With shelves of chain saws and power generators behind him, Gov. Rick Scott stopped Tuesday in Jacksonville to unveil his proposed $87.4-billion budget that would cut taxes by $180 million while bumping up spending in a range of areas, including continued funding for deepening Jacksonville’s ship channel.

 

The backdrop at the Northern Tool and Equipment store evoked the storms of hurricane season.

The 2017 legislative session also was tempestuous, requiring a special session to settle differences between Scott and and the Republican-controlled Legislature.

Scott said he anticipates a smoother ride in the 2018 session, which will be the last session of his eight-year term as governor.

“If you look at this budget, it’s about families,” Scott said. “It’s about putting money back into your pocket. It’s your money. It’s about making sure your kids get a good education. We have a lot of people moving into our state so we’ve got to invest in transportation. We’re doing that. I think the Legislature is going to be very supportive of this budget.”

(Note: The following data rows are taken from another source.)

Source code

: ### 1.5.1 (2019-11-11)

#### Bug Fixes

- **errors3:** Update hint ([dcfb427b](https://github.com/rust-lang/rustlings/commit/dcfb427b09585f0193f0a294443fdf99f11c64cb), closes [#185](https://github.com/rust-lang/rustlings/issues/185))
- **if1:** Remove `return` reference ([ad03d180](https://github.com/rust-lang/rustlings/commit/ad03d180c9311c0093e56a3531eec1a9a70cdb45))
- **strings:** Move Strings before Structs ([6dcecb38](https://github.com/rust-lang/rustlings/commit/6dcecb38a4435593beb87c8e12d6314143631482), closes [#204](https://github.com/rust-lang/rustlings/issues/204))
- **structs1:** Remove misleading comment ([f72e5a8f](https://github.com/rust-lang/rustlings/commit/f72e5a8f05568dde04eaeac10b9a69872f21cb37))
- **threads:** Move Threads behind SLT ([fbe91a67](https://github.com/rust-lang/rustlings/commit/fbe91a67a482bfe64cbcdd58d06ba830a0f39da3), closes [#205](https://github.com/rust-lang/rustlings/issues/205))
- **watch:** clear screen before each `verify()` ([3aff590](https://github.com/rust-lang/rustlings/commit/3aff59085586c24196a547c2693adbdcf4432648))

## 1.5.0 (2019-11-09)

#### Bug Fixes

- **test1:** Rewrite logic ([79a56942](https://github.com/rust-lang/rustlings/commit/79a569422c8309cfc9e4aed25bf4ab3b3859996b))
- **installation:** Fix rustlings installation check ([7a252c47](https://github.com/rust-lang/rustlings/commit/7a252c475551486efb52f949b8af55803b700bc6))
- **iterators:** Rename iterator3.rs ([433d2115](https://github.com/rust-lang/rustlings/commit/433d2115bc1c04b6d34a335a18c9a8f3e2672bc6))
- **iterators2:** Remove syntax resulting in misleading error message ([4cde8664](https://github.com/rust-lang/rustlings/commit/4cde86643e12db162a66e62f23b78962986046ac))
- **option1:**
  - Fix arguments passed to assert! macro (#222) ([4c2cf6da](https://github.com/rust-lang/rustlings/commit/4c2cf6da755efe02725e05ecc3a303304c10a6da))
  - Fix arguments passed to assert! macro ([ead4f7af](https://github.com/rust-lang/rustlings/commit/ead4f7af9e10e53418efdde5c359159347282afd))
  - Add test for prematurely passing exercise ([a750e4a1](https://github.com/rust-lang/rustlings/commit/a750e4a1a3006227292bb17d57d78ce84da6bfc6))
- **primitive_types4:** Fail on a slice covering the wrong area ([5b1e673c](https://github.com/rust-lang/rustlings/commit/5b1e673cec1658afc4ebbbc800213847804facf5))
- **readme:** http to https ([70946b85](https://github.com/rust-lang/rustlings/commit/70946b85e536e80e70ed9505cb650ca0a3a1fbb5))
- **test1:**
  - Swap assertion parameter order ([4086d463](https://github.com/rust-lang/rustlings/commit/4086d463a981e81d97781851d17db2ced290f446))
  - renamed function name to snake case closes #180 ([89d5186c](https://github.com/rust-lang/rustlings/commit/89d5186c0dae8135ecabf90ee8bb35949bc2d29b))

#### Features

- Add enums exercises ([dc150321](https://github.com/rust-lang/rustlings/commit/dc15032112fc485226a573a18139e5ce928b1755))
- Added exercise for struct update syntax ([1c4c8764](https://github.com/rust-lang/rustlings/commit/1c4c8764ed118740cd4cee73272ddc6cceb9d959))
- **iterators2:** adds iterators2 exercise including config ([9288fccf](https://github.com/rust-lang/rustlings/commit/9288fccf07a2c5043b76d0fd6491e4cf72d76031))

House Democratic Leader Janet Cruz called it an election-year budget, referring to expectations that Scott will run for the U.S. Senate next year.

“When he first got elected, we got Tea Party-inspired budgets that he followed through on implementing that slashed billions from public education, gutted our environmental protections and decimated our state workforce,” Cruz said. “Now that he’s apparently a candidate again, but in a different political climate, we get a proposal that seeks to hide all the harm he has already caused.”

Talking to reporters at his Jacksonville stop, Scott said he has not fully achieved all the goals he had when he took office in 2011.

“We’ve cut taxes 75 times,” he said. “I would have liked to cut even more. I think we’ve got to figure out how we reduce the cost of government. We’ve made some progress, but there’s always more to do.”

Scott, who has focused on expanding trade through Florida’s ports, would continue that strategy in his final budget. The proposed transportation department budget contains $23.5 million in state funding for deepening the St. Johns River for huge cargo-container ships calling on Jacksonville.

The biggest transportation project for Northeast Florida would be $289 million for the construction of the First Coast Expressway into Clay and St. Johns counties.

Among the highlights Scott ticked off during his Jacksonville stop are proposals to help the state’s storm-battered citrus industry, hire 100 new workers for the state Department of Children and Families, give pay raises for state law enforcement officers and firefighters, provide security for Jewish centers in the wake of bomb threats, and increase the funding for teachers to buy classroom supplies at $100 per teacher.

In wake of Hurricane Irma, the budget contains $1.4 billion for the Florida Division of Emergency Management to respond to disasters, dramatically up from this year’s funding amount of $390.6 million.

In response to the opioid epidemic, the budget would put up $53 million for that fight.

Overall, Scott said, he’s worked to foster job growth by cutting taxes and “unnecessary regulations.” He said that resulted in a years-long streak of economic growth that is pumping more money into state coffers.

“We’ll have historic investments in education, historic investments in transportation, historic investments in the environment and historic investments in helping those with disabilities,” Scott said.

His proposal for a $180 million cut in taxes and fees doesn’t include further tax cuts for corporations. Scott proposes a 10-day back-to-school sales tax holiday for shoppers and three one-week sales tax holidays for purchase of hurricane preparedness supplies. He also would reduce the fee for obtaining and renewing drivers licenses, and reduce traffic-citation fines for motorists who attend driving school. Those measures would reverse increases put in place before he became governor.

He would seek $85 million for the Florida Growth Grant Fund — used to attract business expansion — and $100 million for Visit Florida, which promotes the tourism industry. The proposal for Visit Florida would be up from $76 million this year.

In the 2017 session, the House sought to shut down the state’s use of taxpayer dollars to recruit businesses. Scott also sought $100 million for Visit Florida in his proposed 2017-18 budget, but it ended up at $76 million, the same as it was the year before.

So far, the run-up toward the 2018 session hasn’t featured any sharp divisions between Scott and Republican legislative leaders.

House Speaker Richard Corcoran said in response to Scott’s budget proposal, “We are confident that together with the governor and the Senate, we can produce a budget that cuts taxes, imposes accountability and transparency, and ensures the future fiscal health of the state.”